Fue entonces cuando el cuadro dejó de tener un
enfoque bello pero simple, para transformarse en algo completamente
extraordinario y fuera de este mundo. En el cielo de la pintura se alzaba una
luna llena enorme y deslumbrante que iluminaba todo a su alrededor. Su brillo
era tan fuerte que, de alguna manera inexplicable, parecía atravesar el lienzo
por detrás, dejando como resultado una obra maestra.
Nervioso y exaltado por la emoción, comencé a
llamar al joven Liechtenstein por toda la casa sin poder encontrarlo.
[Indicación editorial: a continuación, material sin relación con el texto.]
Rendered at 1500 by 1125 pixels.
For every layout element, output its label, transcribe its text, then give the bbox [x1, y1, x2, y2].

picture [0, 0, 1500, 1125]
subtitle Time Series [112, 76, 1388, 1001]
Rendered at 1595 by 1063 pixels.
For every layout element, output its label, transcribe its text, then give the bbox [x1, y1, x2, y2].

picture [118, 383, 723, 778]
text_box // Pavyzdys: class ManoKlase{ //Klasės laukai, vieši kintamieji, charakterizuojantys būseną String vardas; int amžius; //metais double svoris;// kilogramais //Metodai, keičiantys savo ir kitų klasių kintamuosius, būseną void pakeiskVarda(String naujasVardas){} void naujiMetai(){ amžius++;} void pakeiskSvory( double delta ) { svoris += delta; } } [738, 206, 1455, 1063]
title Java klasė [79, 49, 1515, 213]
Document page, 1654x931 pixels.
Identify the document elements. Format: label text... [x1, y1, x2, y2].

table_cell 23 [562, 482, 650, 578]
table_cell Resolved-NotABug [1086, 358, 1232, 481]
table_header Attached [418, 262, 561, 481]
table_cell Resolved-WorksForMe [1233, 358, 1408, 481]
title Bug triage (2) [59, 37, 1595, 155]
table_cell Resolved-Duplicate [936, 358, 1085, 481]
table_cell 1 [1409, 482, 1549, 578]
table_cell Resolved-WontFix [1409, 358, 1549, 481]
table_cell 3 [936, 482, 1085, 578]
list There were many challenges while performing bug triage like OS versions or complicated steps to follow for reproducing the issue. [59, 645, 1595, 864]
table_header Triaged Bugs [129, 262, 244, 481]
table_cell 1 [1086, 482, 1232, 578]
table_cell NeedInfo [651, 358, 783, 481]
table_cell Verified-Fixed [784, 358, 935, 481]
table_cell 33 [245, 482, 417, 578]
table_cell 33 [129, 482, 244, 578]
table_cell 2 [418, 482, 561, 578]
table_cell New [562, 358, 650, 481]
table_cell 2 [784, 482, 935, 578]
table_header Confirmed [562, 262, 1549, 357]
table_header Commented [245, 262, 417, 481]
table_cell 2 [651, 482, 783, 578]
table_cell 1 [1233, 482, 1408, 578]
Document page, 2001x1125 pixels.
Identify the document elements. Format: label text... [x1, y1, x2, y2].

Cuando me
disponía a revisar la habitación contigua, mi amigo me tomó fuertemente del
brazo y señaló algo en el cuadro que él no había pintado. Al acercarnos y
observar con detenimiento, pudimos contemplar la pequeña silueta de un joven de
espaldas, que se mostraba regocijantemente en paz y felicidad dentro de aquel
idílico paisaje. La luz de la luna brindaba ahora un exquisito placer a la
vista. Tras mirarnos a los ojos por unos segundos, guardamos silencio durante
quince minutos. Y cuando los criados nos aseguraron que en ningún momento
habían visto salir al joven Liechtenstein por ninguna de las puertas, supimos
lo que había ocurrido.
Nadie reportó la misteriosa desaparición del
joven Liechtenstein. La verdad es que los pocos que aún lo recordaban no mostraban
el más mínimo interés en saber qué había sido de él. Decidí quedarme con el
cuadro y colgarlo en el salón principal de mi casa, encima de la chimenea, como
un pobre recuerdo de aquel joven tan subestimado. Pero mucho tiempo después de
lo ocurrido, una noche hubo un apagón en la ciudad. Me encontraba en el salón,
en completa oscuridad. Dejé mi libro a un lado y me levanté para abrir las
cortinas del ventanal y ver qué sucedía en el conjunto donde vivo. Al abrirlas
de golpe, me llevé un gran impacto al ver una enorme y resplandeciente luna,
muy parecida a la de aquella noche. Entonces, por un momento, regresé la mirada
al cuadro, que ahora mostraba la silueta de un joven.
Desde entonces, cada vez que hay luna llena,
me aseguro de dejar las cortinas abiertas para que su luz le dé vida al cuadro
con la silueta de mi añorado amigo. Porque no puedo imaginarlo con otro
sentimiento que no sea el de dicha y satisfacción, dentro de ese cuadro que no
es otra cosa sino un sendero de proporciones majestuosas, con caminos de mármol
pulido, rodeado de extrañas, pero preciosas flores cuyo aroma debe ser un
espectáculo exquisito para los sentidos. Rodeando el camino se alza un
gigantesco muro de ladrillo blanco, del cual cuelgan enredaderas con rosas
cuyas espinas son de oro puro. A lo lejos se aprecia una ciudad dorada, de
muros blancos y colinas suaves, donde cae un sinfín de flora maravillosa de
increíble rareza y magnificencia. Aromas que serán usados como los más finos y
exquisitos perfumes por todos los nobles que residan en aquella ciudad
magnífica. Una ciudad que reposa sobre una colina que, junto con los pequeños
destellos de lo que parecen luciérnagas, se unifica majestosamente con el cielo
estrellado y abundante, pintado en aquel singular cuadro que se ha convertido,
desde entonces, en el hogar del joven Liechtenstein.